## Supplied records
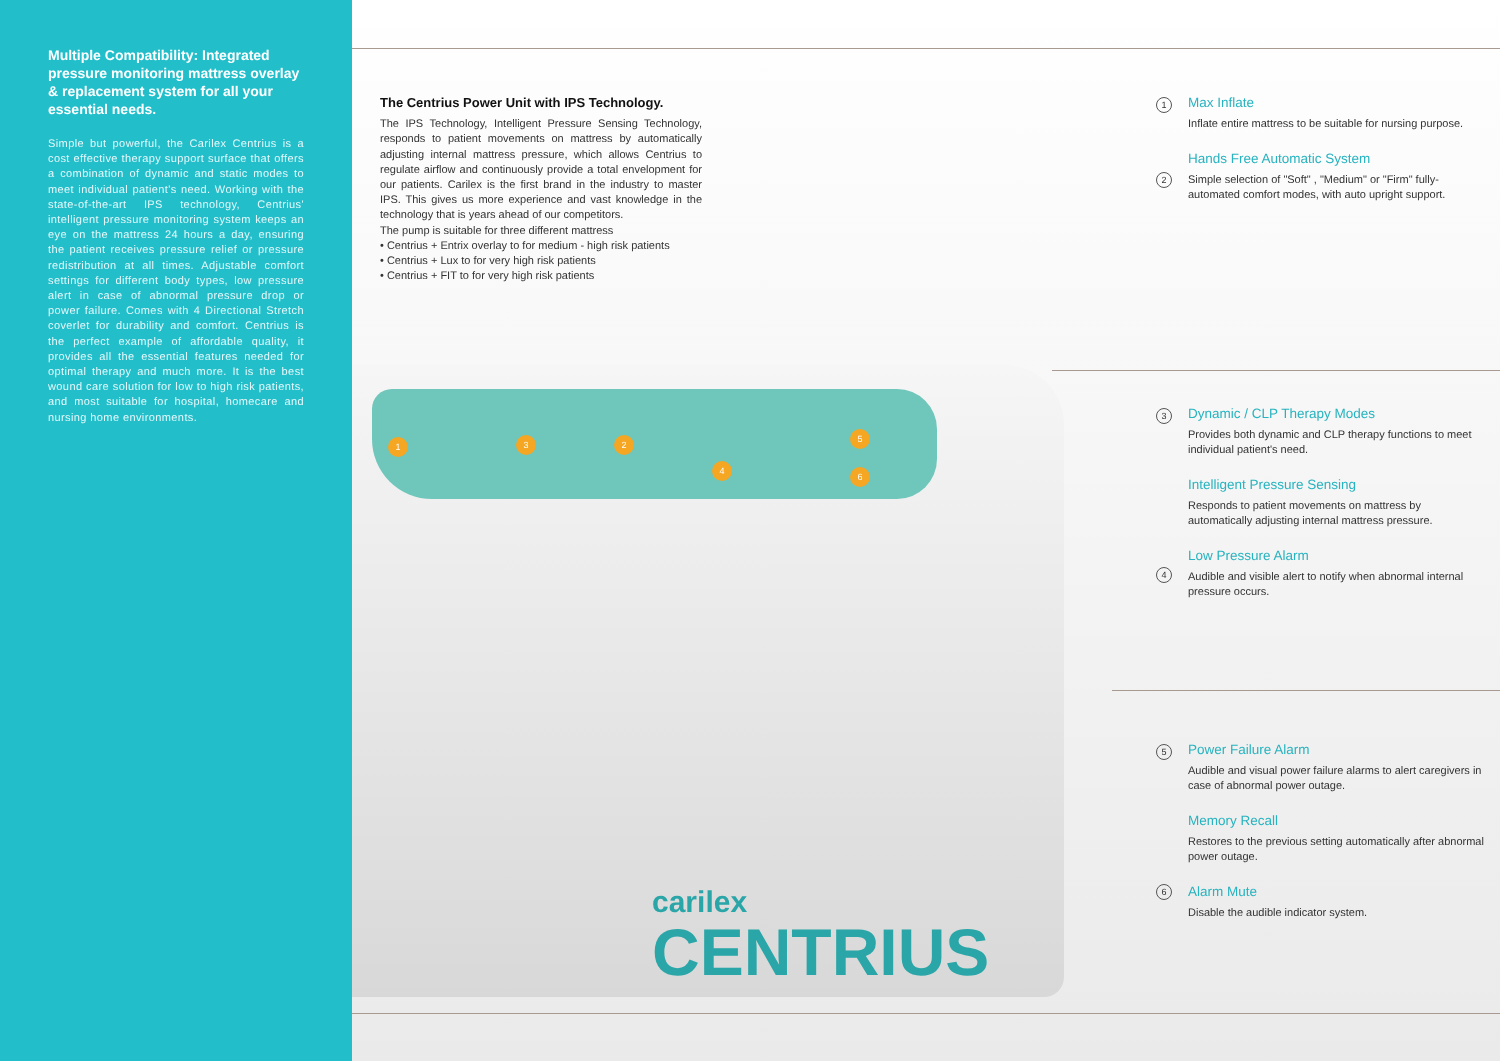Multiple Compatibility: Integrated pressure monitoring mattress overlay & replacement system for all your essential needs.
Simple but powerful, the Carilex Centrius is a cost effective therapy support surface that offers a combination of dynamic and static modes to meet individual patient's need. Working with the state-of-the-art IPS technology, Centrius' intelligent pressure monitoring system keeps an eye on the mattress 24 hours a day, ensuring the patient receives pressure relief or pressure redistribution at all times. Adjustable comfort settings for different body types, low pressure alert in case of abnormal pressure drop or power failure. Comes with 4 Directional Stretch coverlet for durability and comfort. Centrius is the perfect example of affordable quality, it provides all the essential features needed for optimal therapy and much more. It is the best wound care solution for low to high risk patients, and most suitable for hospital, homecare and nursing home environments.
The Centrius Power Unit with IPS Technology.
The IPS Technology, Intelligent Pressure Sensing Technology, responds to patient movements on mattress by automatically adjusting internal mattress pressure, which allows Centrius to regulate airflow and continuously provide a total envelopment for our patients. Carilex is the first brand in the industry to master IPS. This gives us more experience and vast knowledge in the technology that is years ahead of our competitors.
The pump is suitable for three different mattress
• Centrius + Entrix overlay to for medium - high risk patients
• Centrius + Lux to for very high risk patients
• Centrius + FIT to for very high risk patients
1 2
3
4
5
6
carilex
CENTRIUS
1
Max Inflate
Inflate entire mattress to be suitable for nursing purpose.
2
Hands Free Automatic System
Simple selection of "Soft" , "Medium" or "Firm" fully-automated comfort modes, with auto upright support.
3
Dynamic / CLP Therapy Modes
Provides both dynamic and CLP therapy functions to meet individual patient's need.
Intelligent Pressure Sensing
Responds to patient movements on mattress by automatically adjusting internal mattress pressure.
4
Low Pressure Alarm
Audible and visible alert to notify when abnormal internal pressure occurs.
5
Power Failure Alarm
Audible and visual power failure alarms to alert caregivers in case of abnormal power outage.
Memory Recall
Restores to the previous setting automatically after abnormal power outage.
6
Alarm Mute
Disable the audible indicator system.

## Exercise details
Reproduce the listing verbatim, and keep the pictures out of the copy.

## Answer below
Multiple Compatibility: Integrated pressure monitoring mattress overlay & replacement system for all your essential needs.
Simple but powerful, the Carilex Centrius is a cost effective therapy support surface that offers a combination of dynamic and static modes to meet individual patient's need. Working with the state-of-the-art IPS technology, Centrius' intelligent pressure monitoring system keeps an eye on the mattress 24 hours a day, ensuring the patient receives pressure relief or pressure redistribution at all times. Adjustable comfort settings for different body types, low pressure alert in case of abnormal pressure drop or power failure. Comes with 4 Directional Stretch coverlet for durability and comfort. Centrius is the perfect example of affordable quality, it provides all the essential features needed for optimal therapy and much more. It is the best wound care solution for low to high risk patients, and most suitable for hospital, homecare and nursing home environments.
The Centrius Power Unit with IPS Technology.
The IPS Technology, Intelligent Pressure Sensing Technology, responds to patient movements on mattress by automatically adjusting internal mattress pressure, which allows Centrius to regulate airflow and continuously provide a total envelopment for our patients. Carilex is the first brand in the industry to master IPS. This gives us more experience and vast knowledge in the technology that is years ahead of our competitors.
The pump is suitable for three different mattress
• Centrius + Entrix overlay to for medium - high risk patients
• Centrius + Lux to for very high risk patients
• Centrius + FIT to for very high risk patients
1 2
3
4
5
6
carilex
CENTRIUS
1
Max Inflate
Inflate entire mattress to be suitable for nursing purpose.
2
Hands Free Automatic System
Simple selection of "Soft" , "Medium" or "Firm" fully-automated comfort modes, with auto upright support.
3
Dynamic / CLP Therapy Modes
Provides both dynamic and CLP therapy functions to meet individual patient's need.
Intelligent Pressure Sensing
Responds to patient movements on mattress by automatically adjusting internal mattress pressure.
4
Low Pressure Alarm
Audible and visible alert to notify when abnormal internal pressure occurs.
5
Power Failure Alarm
Audible and visual power failure alarms to alert caregivers in case of abnormal power outage.
Memory Recall
Restores to the previous setting automatically after abnormal power outage.
6
Alarm Mute
Disable the audible indicator system.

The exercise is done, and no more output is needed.